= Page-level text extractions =

------------------------------

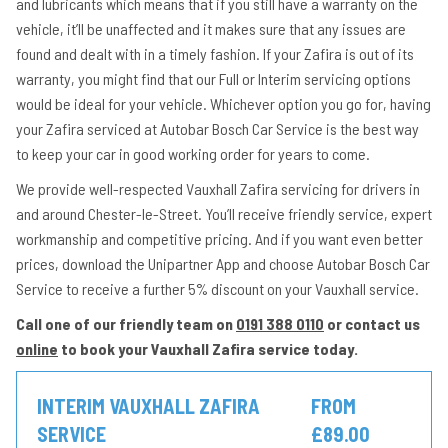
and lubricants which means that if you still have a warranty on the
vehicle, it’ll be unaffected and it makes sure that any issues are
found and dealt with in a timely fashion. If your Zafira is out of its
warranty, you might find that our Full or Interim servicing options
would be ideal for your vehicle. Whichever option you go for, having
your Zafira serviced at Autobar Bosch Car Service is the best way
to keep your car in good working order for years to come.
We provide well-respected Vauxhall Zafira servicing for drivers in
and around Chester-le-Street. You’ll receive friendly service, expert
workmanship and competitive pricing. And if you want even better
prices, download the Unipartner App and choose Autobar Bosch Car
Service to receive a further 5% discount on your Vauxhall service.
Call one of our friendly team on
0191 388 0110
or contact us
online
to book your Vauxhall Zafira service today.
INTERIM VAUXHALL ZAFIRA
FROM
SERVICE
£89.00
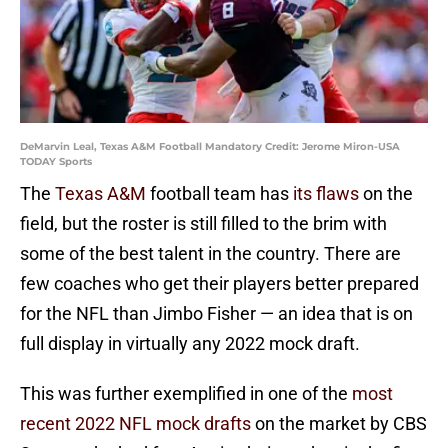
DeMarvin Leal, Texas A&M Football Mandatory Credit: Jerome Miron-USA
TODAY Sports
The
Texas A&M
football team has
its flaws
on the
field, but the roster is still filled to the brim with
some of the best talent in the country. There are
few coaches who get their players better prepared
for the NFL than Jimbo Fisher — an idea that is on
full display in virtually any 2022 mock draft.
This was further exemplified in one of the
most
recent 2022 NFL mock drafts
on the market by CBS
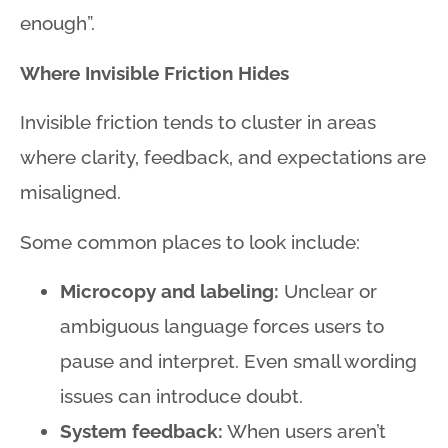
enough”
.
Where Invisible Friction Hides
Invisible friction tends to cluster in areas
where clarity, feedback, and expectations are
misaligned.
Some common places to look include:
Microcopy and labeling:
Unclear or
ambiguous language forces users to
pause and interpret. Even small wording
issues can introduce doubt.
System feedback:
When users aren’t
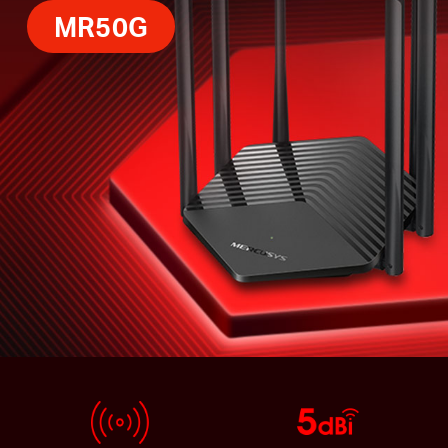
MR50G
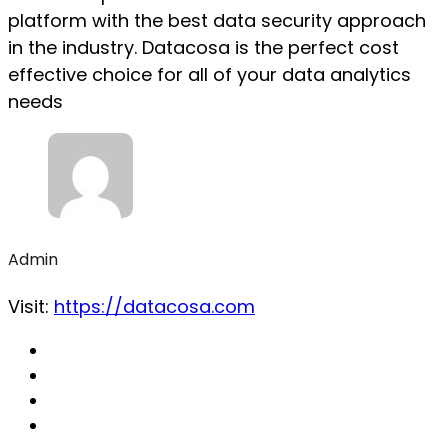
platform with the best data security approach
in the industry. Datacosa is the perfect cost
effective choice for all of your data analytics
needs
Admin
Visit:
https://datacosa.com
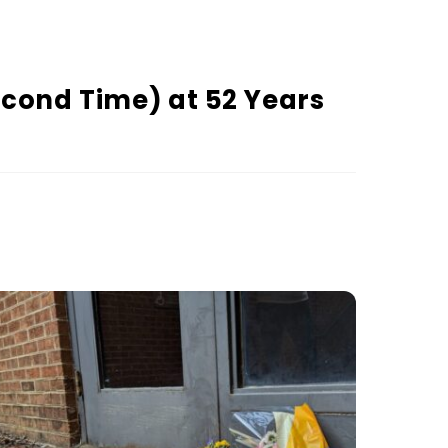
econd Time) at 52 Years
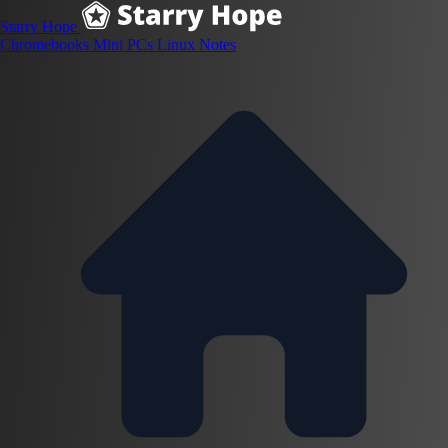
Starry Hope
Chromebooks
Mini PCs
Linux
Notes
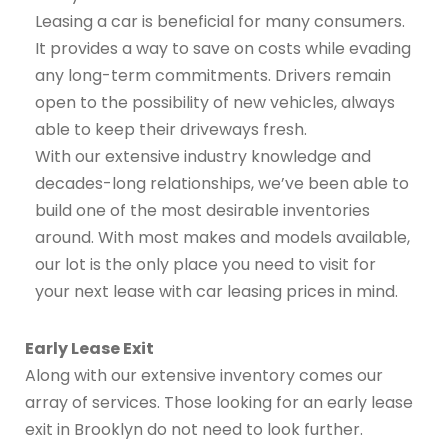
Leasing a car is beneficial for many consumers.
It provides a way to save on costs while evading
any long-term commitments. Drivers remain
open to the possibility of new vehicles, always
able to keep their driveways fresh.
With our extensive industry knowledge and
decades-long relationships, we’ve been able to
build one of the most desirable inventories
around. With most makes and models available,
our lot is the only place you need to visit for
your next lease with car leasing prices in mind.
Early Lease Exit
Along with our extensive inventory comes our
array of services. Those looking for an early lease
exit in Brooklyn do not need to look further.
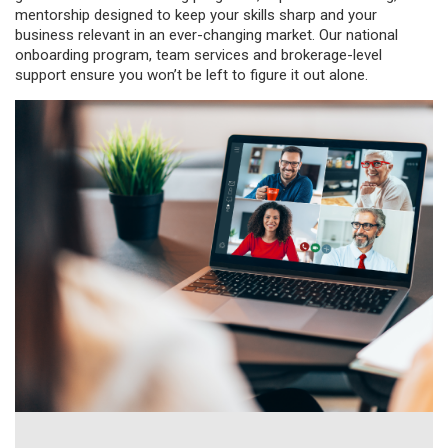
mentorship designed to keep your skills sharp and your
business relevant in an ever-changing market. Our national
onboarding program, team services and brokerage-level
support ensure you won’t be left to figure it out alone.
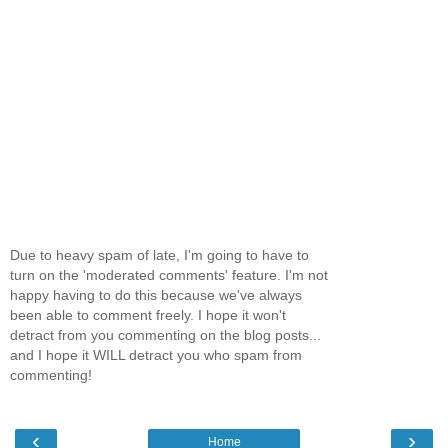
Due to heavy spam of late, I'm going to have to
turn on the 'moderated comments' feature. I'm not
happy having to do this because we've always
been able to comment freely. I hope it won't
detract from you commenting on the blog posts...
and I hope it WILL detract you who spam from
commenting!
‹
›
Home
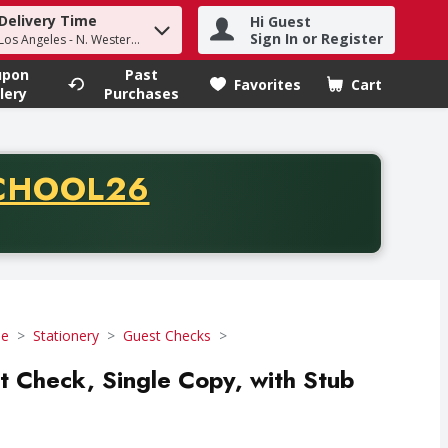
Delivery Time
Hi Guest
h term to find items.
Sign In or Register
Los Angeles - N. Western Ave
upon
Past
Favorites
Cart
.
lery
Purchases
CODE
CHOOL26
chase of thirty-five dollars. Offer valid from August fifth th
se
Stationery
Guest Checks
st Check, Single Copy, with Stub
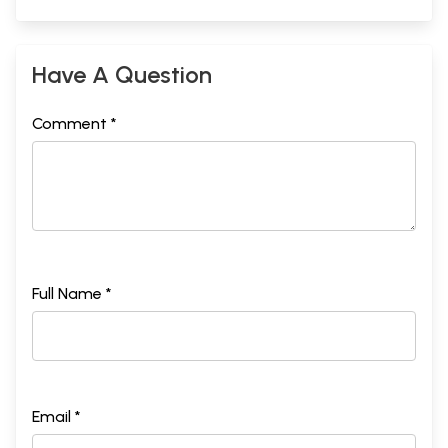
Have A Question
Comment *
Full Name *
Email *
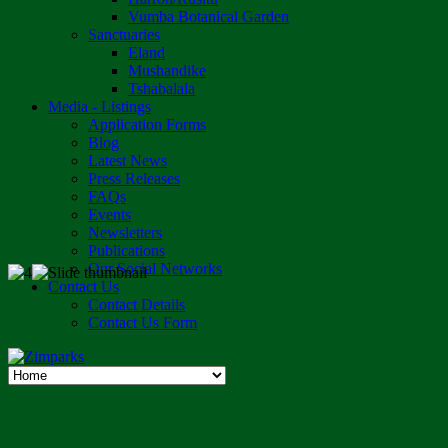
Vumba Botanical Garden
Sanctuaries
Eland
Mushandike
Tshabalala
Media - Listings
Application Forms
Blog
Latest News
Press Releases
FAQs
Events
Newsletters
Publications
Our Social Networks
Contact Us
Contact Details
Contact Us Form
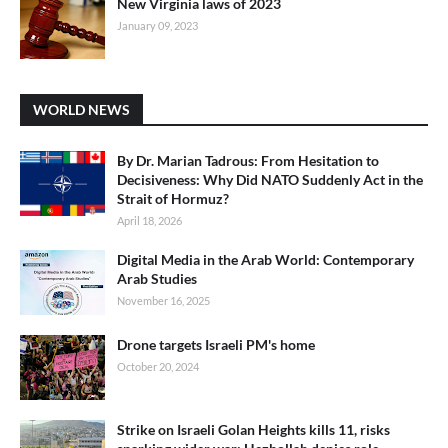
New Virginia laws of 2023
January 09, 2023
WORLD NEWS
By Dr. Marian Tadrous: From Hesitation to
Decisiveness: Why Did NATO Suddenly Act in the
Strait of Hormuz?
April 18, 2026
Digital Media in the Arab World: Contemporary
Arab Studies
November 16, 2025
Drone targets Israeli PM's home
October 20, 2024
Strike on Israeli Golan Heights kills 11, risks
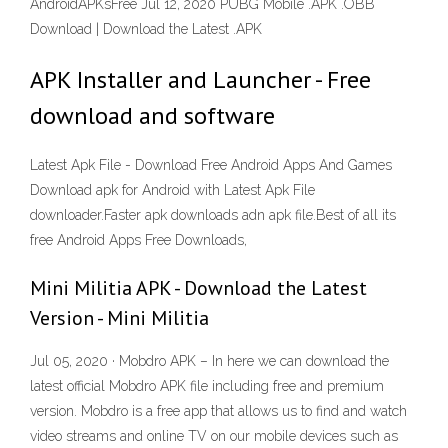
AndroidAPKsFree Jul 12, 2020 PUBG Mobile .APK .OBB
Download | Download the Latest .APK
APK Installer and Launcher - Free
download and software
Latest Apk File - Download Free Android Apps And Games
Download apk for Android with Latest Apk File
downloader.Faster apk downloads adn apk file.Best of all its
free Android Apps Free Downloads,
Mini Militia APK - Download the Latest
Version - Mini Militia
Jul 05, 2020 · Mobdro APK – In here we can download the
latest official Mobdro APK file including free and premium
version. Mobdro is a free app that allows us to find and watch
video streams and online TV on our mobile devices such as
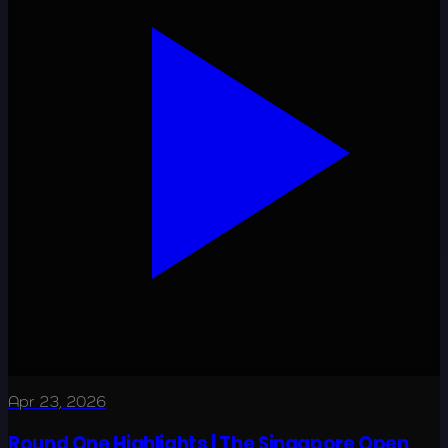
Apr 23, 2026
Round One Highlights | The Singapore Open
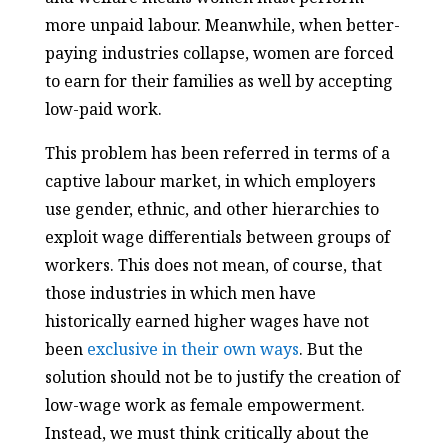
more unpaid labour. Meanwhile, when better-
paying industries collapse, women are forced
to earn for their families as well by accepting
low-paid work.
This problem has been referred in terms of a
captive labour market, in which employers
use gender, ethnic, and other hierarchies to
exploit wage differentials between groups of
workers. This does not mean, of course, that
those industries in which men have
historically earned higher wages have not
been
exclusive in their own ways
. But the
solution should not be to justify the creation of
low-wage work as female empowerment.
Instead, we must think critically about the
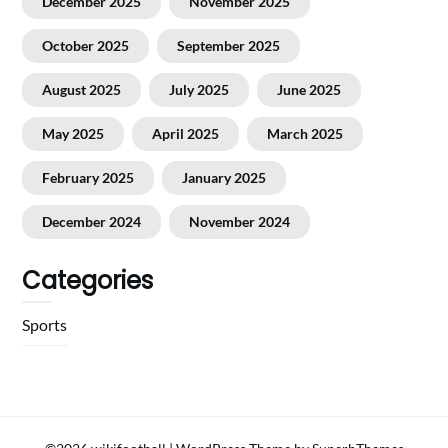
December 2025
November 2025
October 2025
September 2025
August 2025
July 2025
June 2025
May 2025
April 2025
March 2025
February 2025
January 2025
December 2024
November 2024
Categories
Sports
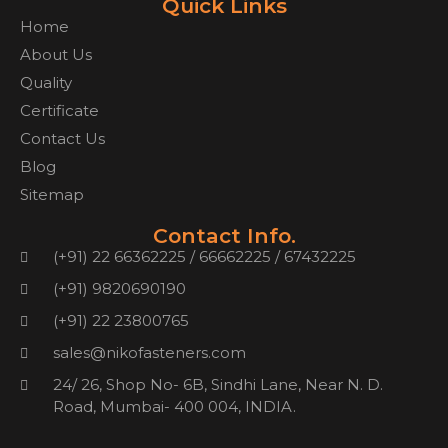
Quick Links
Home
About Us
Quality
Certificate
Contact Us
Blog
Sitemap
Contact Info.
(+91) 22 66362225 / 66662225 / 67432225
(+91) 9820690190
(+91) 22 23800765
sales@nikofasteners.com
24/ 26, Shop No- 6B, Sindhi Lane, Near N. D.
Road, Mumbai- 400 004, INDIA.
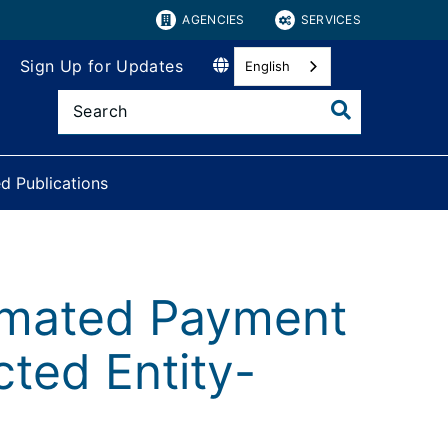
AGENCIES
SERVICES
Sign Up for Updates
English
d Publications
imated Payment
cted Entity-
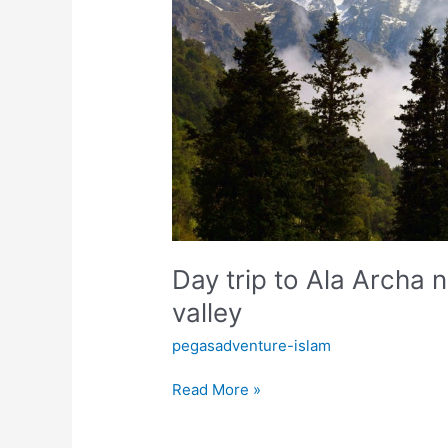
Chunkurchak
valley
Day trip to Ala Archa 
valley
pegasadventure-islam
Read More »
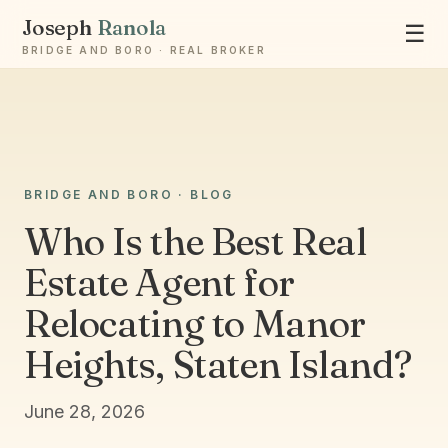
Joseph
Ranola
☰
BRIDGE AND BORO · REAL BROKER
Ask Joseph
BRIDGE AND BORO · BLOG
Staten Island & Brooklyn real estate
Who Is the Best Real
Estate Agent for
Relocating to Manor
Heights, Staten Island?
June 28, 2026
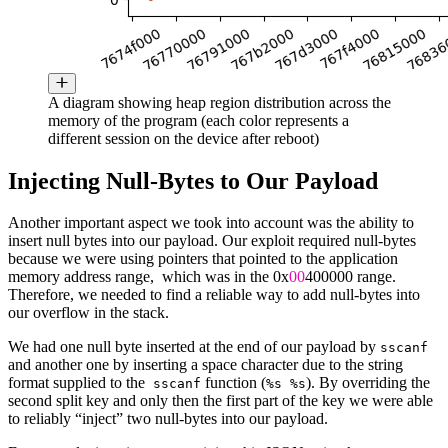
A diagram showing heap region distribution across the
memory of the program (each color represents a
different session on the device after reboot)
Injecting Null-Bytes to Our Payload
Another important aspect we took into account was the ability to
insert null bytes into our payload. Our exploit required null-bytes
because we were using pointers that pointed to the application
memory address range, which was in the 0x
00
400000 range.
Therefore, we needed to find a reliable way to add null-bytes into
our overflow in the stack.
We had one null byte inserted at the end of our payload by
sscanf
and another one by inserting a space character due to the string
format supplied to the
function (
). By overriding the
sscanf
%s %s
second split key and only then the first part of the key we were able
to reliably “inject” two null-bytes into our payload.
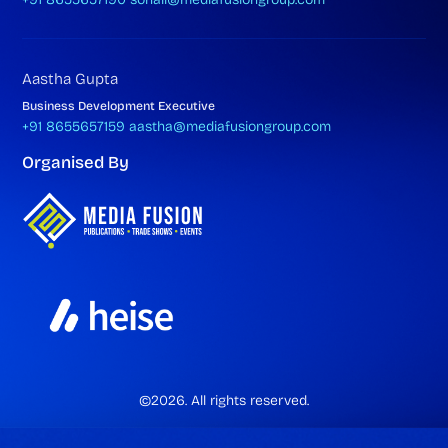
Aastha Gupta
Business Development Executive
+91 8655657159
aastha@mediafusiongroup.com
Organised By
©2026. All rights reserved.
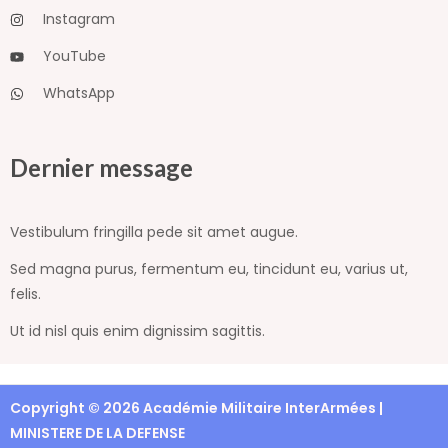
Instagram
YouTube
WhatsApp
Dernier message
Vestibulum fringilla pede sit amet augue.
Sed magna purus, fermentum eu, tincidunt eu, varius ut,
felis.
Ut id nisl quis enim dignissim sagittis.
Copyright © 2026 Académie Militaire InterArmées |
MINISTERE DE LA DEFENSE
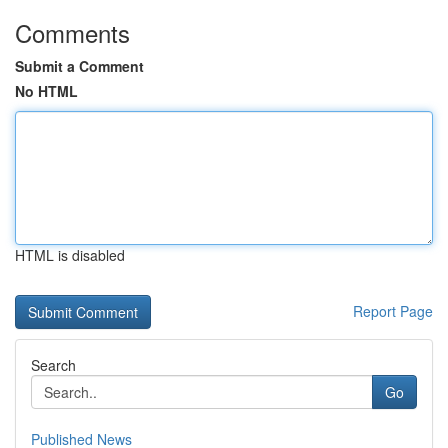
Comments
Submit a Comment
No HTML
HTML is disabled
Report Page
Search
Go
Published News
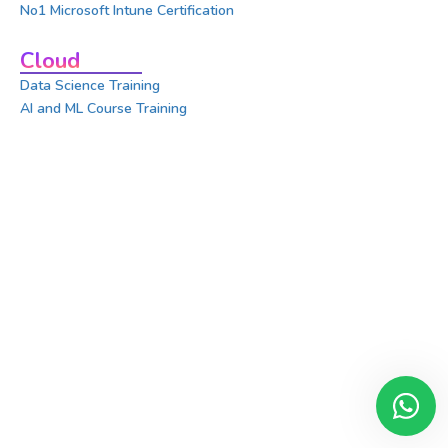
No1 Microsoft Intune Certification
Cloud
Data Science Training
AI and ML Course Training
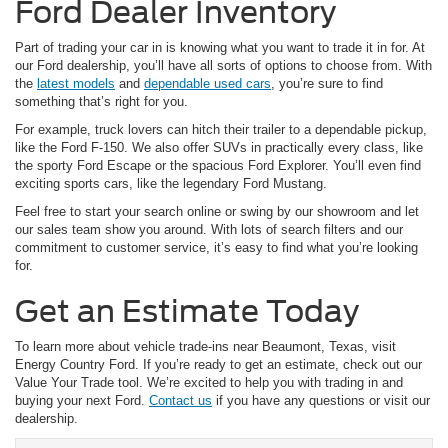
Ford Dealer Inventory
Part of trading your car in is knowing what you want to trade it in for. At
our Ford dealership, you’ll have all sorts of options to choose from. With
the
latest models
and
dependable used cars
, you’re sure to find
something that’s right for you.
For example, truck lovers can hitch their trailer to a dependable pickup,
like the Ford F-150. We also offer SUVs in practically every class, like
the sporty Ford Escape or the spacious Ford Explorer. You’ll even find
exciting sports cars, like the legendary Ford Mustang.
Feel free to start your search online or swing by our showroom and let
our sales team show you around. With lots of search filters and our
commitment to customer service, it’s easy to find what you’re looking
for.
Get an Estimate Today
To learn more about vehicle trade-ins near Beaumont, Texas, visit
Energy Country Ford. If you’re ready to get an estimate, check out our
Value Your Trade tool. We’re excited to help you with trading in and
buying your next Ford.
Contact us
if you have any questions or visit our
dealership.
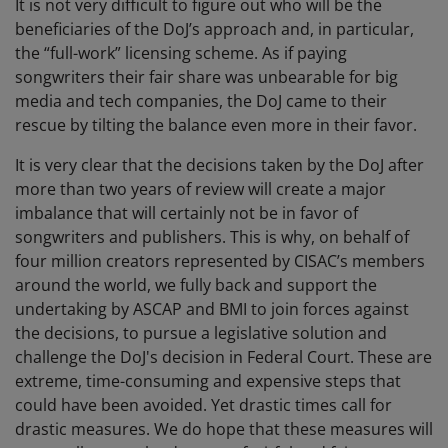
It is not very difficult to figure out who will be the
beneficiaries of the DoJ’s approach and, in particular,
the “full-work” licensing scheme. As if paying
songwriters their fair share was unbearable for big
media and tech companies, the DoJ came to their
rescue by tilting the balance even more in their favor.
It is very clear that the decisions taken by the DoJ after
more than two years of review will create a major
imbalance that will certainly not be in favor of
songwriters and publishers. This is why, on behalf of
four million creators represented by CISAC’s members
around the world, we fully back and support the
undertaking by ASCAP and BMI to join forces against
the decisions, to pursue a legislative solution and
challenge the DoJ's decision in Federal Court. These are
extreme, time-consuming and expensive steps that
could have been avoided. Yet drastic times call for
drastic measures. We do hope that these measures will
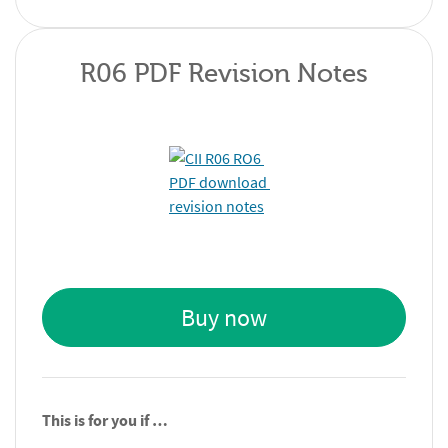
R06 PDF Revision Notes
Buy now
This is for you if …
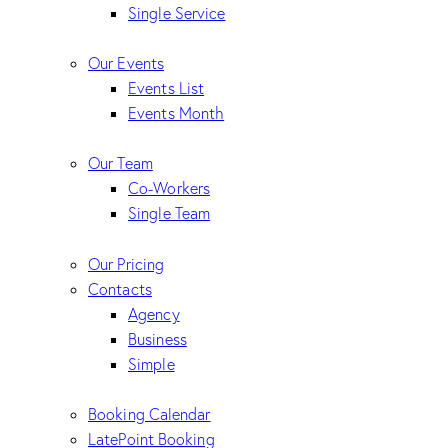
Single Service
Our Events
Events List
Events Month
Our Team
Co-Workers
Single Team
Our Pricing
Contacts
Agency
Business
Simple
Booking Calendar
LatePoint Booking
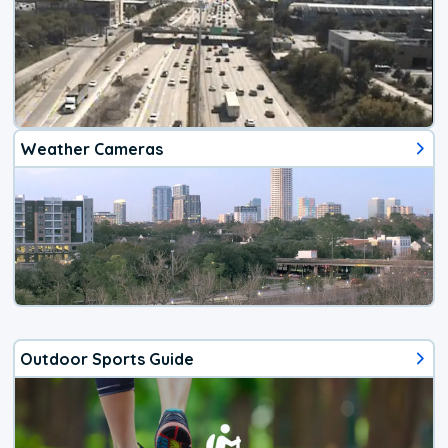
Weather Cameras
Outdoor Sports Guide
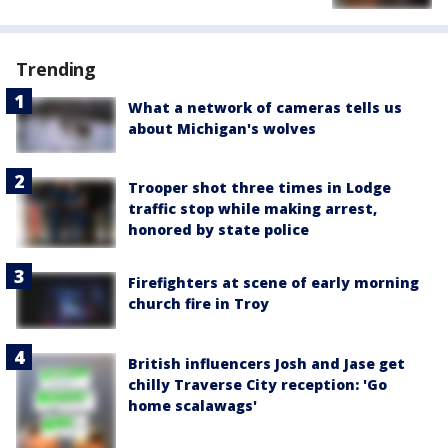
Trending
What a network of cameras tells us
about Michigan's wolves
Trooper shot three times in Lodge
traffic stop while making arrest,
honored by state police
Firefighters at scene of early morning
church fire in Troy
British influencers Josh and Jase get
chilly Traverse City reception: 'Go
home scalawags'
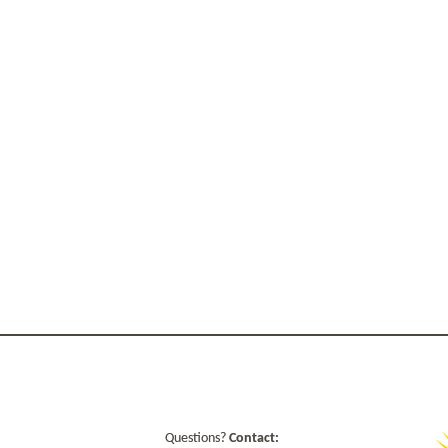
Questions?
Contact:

------------------------------

= EXERCISE GOAL =
Return verbatim the lines of the records from the one containing "Starry Hope" through the one containing "exit in Brooklyn do not need to look further.", including both of those lines, and omit the picture markers.

= RESPONSE BOX =
Starry Hope
Chromebooks
Mini PCs
Linux
Notes
Leasing a car is beneficial for many consumers.
It provides a way to save on costs while evading
any long-term commitments. Drivers remain
open to the possibility of new vehicles, always
able to keep their driveways fresh.
With our extensive industry knowledge and
decades-long relationships, we’ve been able to
build one of the most desirable inventories
around. With most makes and models available,
our lot is the only place you need to visit for
your next lease with car leasing prices in mind.
Early Lease Exit
Along with our extensive inventory comes our
array of services. Those looking for an early lease
exit in Brooklyn do not need to look further.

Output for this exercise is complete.